# Problem to solve
For the word "levels", determine how many lines of the entries below contain it, and give only that number.

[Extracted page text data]
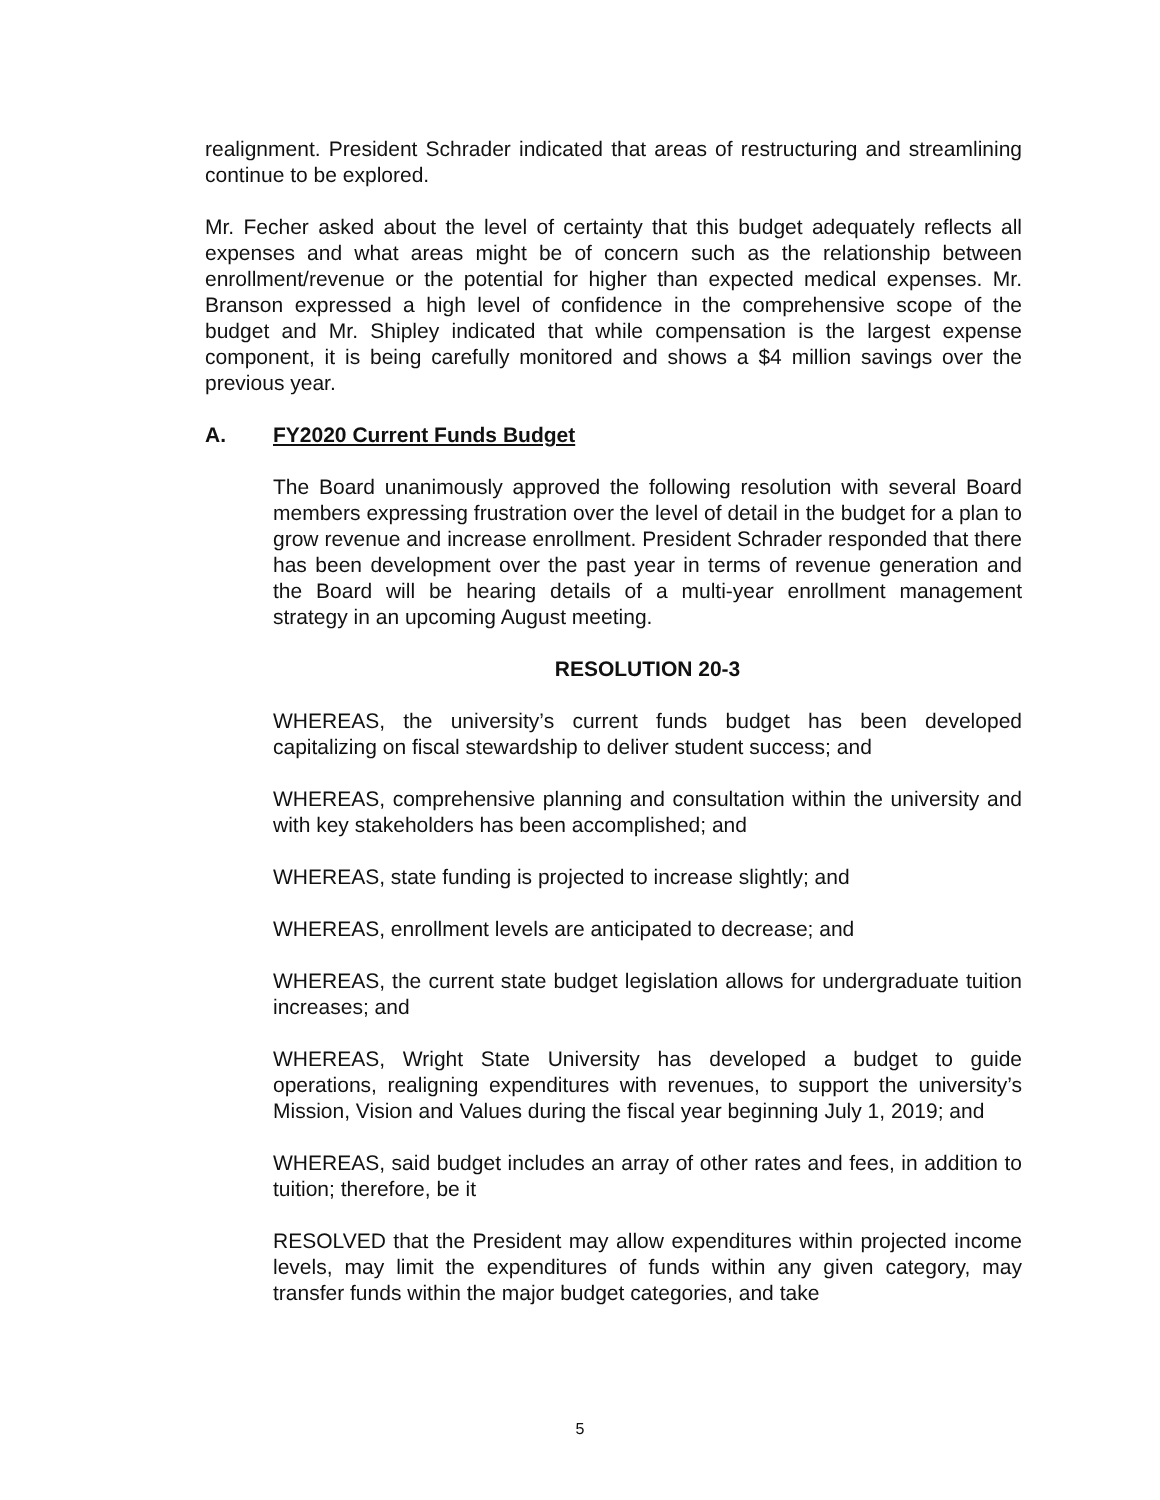realignment. President Schrader indicated that areas of restructuring and streamlining continue to be explored.
Mr. Fecher asked about the level of certainty that this budget adequately reflects all expenses and what areas might be of concern such as the relationship between enrollment/revenue or the potential for higher than expected medical expenses. Mr. Branson expressed a high level of confidence in the comprehensive scope of the budget and Mr. Shipley indicated that while compensation is the largest expense component, it is being carefully monitored and shows a $4 million savings over the previous year.
A. FY2020 Current Funds Budget
The Board unanimously approved the following resolution with several Board members expressing frustration over the level of detail in the budget for a plan to grow revenue and increase enrollment. President Schrader responded that there has been development over the past year in terms of revenue generation and the Board will be hearing details of a multi-year enrollment management strategy in an upcoming August meeting.
RESOLUTION 20-3
WHEREAS, the university’s current funds budget has been developed capitalizing on fiscal stewardship to deliver student success; and
WHEREAS, comprehensive planning and consultation within the university and with key stakeholders has been accomplished; and
WHEREAS, state funding is projected to increase slightly; and
WHEREAS, enrollment levels are anticipated to decrease; and
WHEREAS, the current state budget legislation allows for undergraduate tuition increases; and
WHEREAS, Wright State University has developed a budget to guide operations, realigning expenditures with revenues, to support the university’s Mission, Vision and Values during the fiscal year beginning July 1, 2019; and
WHEREAS, said budget includes an array of other rates and fees, in addition to tuition; therefore, be it
RESOLVED that the President may allow expenditures within projected income levels, may limit the expenditures of funds within any given category, may transfer funds within the major budget categories, and take
5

# Task response
2